By Anne Gibson.
In November 1788 Captain Phillip wrote to Sir Joseph Banks, who was President of the Royal Society, to inform him that he had found minerals and white clay in the area of Sydney Cove, following the settlement of Port Jackson in January 1788. He sent samples of these to Banks at the end of 1788.
“Sunday 16th November 1788.
Phillip dated his eleventh despatch to Lord Sydney, and wrote to Nepean, Stephens and Sir Joseph Banks.
The letter to sir Joseph Banks was an inventory of the specimens being forwarded.”
‘Sydney Cove 1788’ by Dr. John Cobley
Banks directed the minerals to the relevant scientists, and he sent the clay directly to his friend and fellow Royal Society and Lunar Society member, Josiah Wedgwood, for him to investigate its potential for ceramic production. Wedgwood worked with the clay and was very pleased with its qualities.
As a result, Wedgwood decided to create a limited number of Medallions commemorating the settlement at Sydney Cove. Sometimes referred to by the Wedgwood family by the more manageable title of ‘the Botany Bay Medal’ or by some as the ‘Hope Medallion’.
The medallion was made at Wedgwood’s Etruria factory in 1789. It was designed by Henry Webber and modelled by Wedgwood’s principal modeller, William Hackwood. It is moulded in bas-relief with a classical scene depicting Hope, encouraging Peace, Art and Labour, to work for the prosperity of the new young settlement. The original medallions range in colour from pale biscuit to a dark brown.
The design is highly symbolic. It depicts Hope as a female figure dressed in Grecian style robes. The figure is depicted in front of an anchor, the symbol for hope. Peace holds an olive branch in her hand and has a horn of plenty spilling forth at her feet. Beside Peace, Art is shown as a female figure holding an artist’s palette and lastly Labour (the only male figure on the medallion) wears a loin cloth and has a sledge hammer across his shoulder. Behind the figures a ship sails into a bay and buildings rise on land in the background.
The reverse has been stamped: MADE BY IOSIAH WEDGWOOD OF CLAY FROM SYDNEY COVE. [I is used rather than J in order to comply with ‘classical’ style, no J is used in Roman inscriptions.]
Medallions from the first batch were to be sent to Sydney Cove, for the attention of Governor Phillip, on the ‘Second Fleet’ and they were to be distributed at his discretion. By November 1789, a second batch of medallions had been completed. Wedgwood’s friend, the physician and poet Erasmus Darwin, was the recipient of one. He wrote to Wedgwood:
“I have received great pleasure from your excellent medallion of Hope.
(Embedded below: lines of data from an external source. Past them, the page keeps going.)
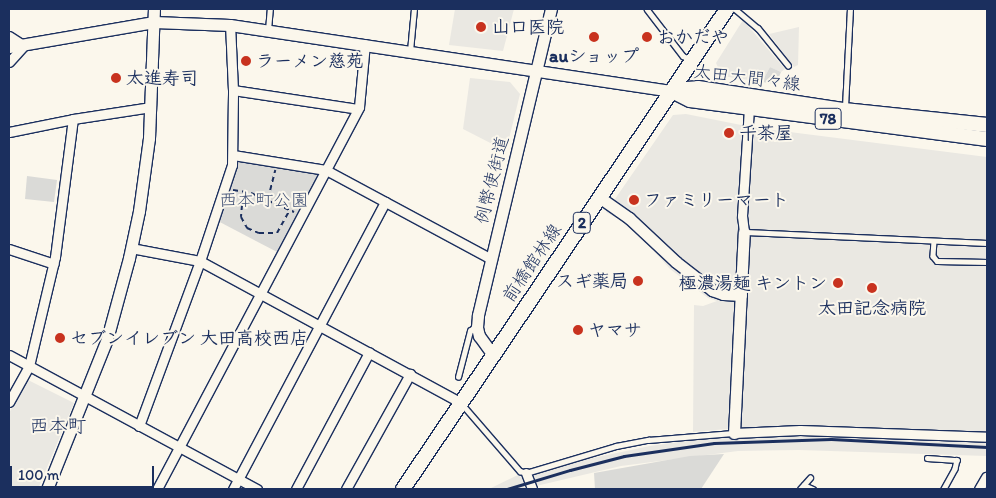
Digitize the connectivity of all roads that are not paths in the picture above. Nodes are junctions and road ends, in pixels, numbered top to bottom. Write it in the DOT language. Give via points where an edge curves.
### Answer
graph roads {
  1 [pos="154,9"];
  2 [pos="270,9"];
  3 [pos="414,9"];
  4 [pos="551,9"];
  5 [pos="647,9"];
  6 [pos="727,9"];
  7 [pos="735,9"];
  8 [pos="850,9"];
  9 [pos="154,22"];
  10 [pos="230,25"];
  11 [pos="268,30"];
  12 [pos="9,36"];
  13 [pos="24,44"];
  14 [pos="366,44"];
  15 [pos="9,47"];
  16 [pos="410,50"];
  17 [pos="693,60"];
  18 [pos="9,62"];
  19 [pos="788,65"];
  20 [pos="537,70"];
  21 [pos="233,90"];
  22 [pos="672,90"];
  23 [pos="151,107"];
  24 [pos="749,108"];
  25 [pos="358,109"];
  26 [pos="844,110"];
  27 [pos="73,119"];
  28 [pos="987,125"];
  29 [pos="9,132"];
  30 [pos="987,139"];
  31 [pos="233,155"];
  32 [pos="326,170"];
  33 [pos="599,198"];
  34 [pos="385,202"];
  35 [pos="744,232"];
  36 [pos="934,241"];
  37 [pos="987,243"];
  38 [pos="131,248"];
  39 [pos="9,249"];
  40 [pos="491,259"];
  41 [pos="200,261"];
  42 [pos="987,262"];
  43 [pos="54,264"];
  44 [pos="260,293"];
  45 [pos="741,295"];
  46 [pos="477,324"];
  47 [pos="319,326"];
  48 [pos="369,352"];
  49 [pos="9,355"];
  50 [pos="493,355"];
  51 [pos="29,366"];
  52 [pos="410,374"];
  53 [pos="458,377"];
  54 [pos="85,397"];
  55 [pos="9,402"];
  56 [pos="461,403"];
  57 [pos="139,426"];
  58 [pos="734,433"];
  59 [pos="987,437"];
  60 [pos="180,448"];
  61 [pos="927,458"];
  62 [pos="526,473"];
  63 [pos="810,478"];
  64 [pos="238,479"];
  65 [pos="804,484"];
  66 [pos="47,489"];
  67 [pos="157,489"];
  68 [pos="233,489"];
  69 [pos="257,489"];
  70 [pos="296,489"];
  71 [pos="346,489"];
  72 [pos="403,489"];
  73 [pos="532,489"];
  74 [pos="800,489"];
  75 [pos="813,489"];
  76 [pos="944,489"];
  1 -- 9 [label="street"];
  2 -- 11 [label="lane"];
  3 -- 16 [label="lane"];
  4 -- 20 [label="street, 例幣使街道"];
  5 -- 17 [label="lane" via="683,56"];
  6 -- 17 [label="main road, 前橋館林線 / 2"];
  7 -- 19 [label="lane" via="758,28"];
  8 -- 26 [label="lane"];
  9 -- 10 [label="street"];
  9 -- 13 [label="street"];
  9 -- 23 [label="street"];
  10 -- 11 [label="street"];
  10 -- 21 [label="street"];
  11 -- 14 [label="street"];
  12 -- 13 [label="street"];
  13 -- 15 [label="street"];
  13 -- 18 [label="street"];
  14 -- 16 [label="street"];
  14 -- 25 [label="street"];
  16 -- 20 [label="street"];
  17 -- 22 [label="main road, 前橋館林線 / 2"];
  20 -- 22 [label="street"];
  20 -- 40 [label="street, 例幣使街道"];
  21 -- 25 [label="street"];
  21 -- 31 [label="street"];
  22 -- 24 [label="main road, 太田大間々線 / 78" via="690,100"];
  22 -- 26 [label="main road, 太田大間々線 / 78" via="698,88"];
  22 -- 33 [label="main road, 前橋館林線 / 2"];
  23 -- 27 [label="street"];
  23 -- 38 [label="street" via="144,176"];
  24 -- 30 [label="main road, 太田大間々線 / 78"];
  24 -- 35 [label="street" via="742,216"];
  25 -- 32 [label="street"];
  26 -- 28 [label="main road, 太田大間々線 / 78"];
  27 -- 29 [label="street"];
  27 -- 43 [label="street"];
  31 -- 32 [label="street"];
  31 -- 41 [label="street"];
  32 -- 34 [label="street"];
  32 -- 44 [label="street"];
  33 -- 45 [label="street" via="629,218 712,290"];
  33 -- 50 [label="main road, 前橋館林線 / 2"];
  34 -- 40 [label="street"];
  34 -- 47 [label="street"];
  35 -- 36 [label="lane"];
  35 -- 45 [label="street"];
  36 -- 37 [label="lane"];
  36 -- 42 [label="lane" via="933,256 938,262"];
  38 -- 41 [label="street"];
  38 -- 54 [label="street" via="107,339"];
  39 -- 43 [label="street"];
  40 -- 46 [label="street, 例幣使街道"];
  41 -- 44 [label="street"];
  41 -- 57 [label="street"];
  43 -- 51 [label="street"];
  44 -- 47 [label="street"];
  44 -- 60 [label="street"];
  45 -- 58 [label="street"];
  46 -- 50 [label="street" via="482,340"];
  46 -- 53 [label="lane" via="470,331"];
  47 -- 48 [label="street"];
  47 -- 64 [label="street"];
  48 -- 52 [label="street"];
  48 -- 70 [label="street"];
  49 -- 51 [label="street"];
  50 -- 56 [label="main road, 前橋館林線 / 2"];
  51 -- 54 [label="street"];
  51 -- 55 [label="street"];
  52 -- 56 [label="street"];
  52 -- 71 [label="street"];
  54 -- 57 [label="street"];
  54 -- 66 [label="street"];
  56 -- 62 [label="lane" via="520,471"];
  56 -- 72 [label="main road, 前橋館林線 / 2"];
  57 -- 60 [label="street"];
  58 -- 59 [label="street" via="800,430"];
  58 -- 62 [label="lane" via="664,438 616,446"];
  60 -- 64 [label="street"];
  60 -- 67 [label="street"];
  61 -- 76 [label="lane" via="957,460 956,469"];
  62 -- 73 [label="street"];
  63 -- 65 [label="lane"];
  64 -- 68 [label="street"];
  64 -- 69 [label="street"];
  65 -- 74 [label="lane"];
  65 -- 75 [label="lane"];
}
The figures are all finely beautiful and speak for themselves.”
In November 1789, an account of ‘The Voyage of Governor Phillip to Botany Bay’ was printed by the publisher John Stockdale. On the title page there is an engraving of the Sydney Cove Medallion and a description of it.
Despite having carried out thousands of ceramic experiments over many years, it appears that Wedgwood was proud of creating the Sydney Cove medallion, producing a special issue to commemorate the settlement at Sydney Cove. These medallions record the start of a new chapter of colonial history as well as symbolising Wedgwood’s skill and technical innovation, which was at its height at this time. The medallions are fine and fragile in nature. Surviving examples are rare and are seldom seen on the market.
It is unknown how many medallions of the original issue were produced. The whereabouts of 10 are currently known. It is thought Wedgwood would have made no more than was necessary for the publicity value. One for Erasmus Darwin; a few for Sir Joseph Banks as President of the Royal Society for his own distribution; perhaps fifteen or twenty for Governor Phillip’s distribution. The total production may have been somewhere around two dozen, probably no more.
An original medallion was auctioned in Edinburgh in November 2022 and sold for £45,200.00. Another, along with the papers of certification, was sold by auction in Australia in July 2014 for $250,000.00.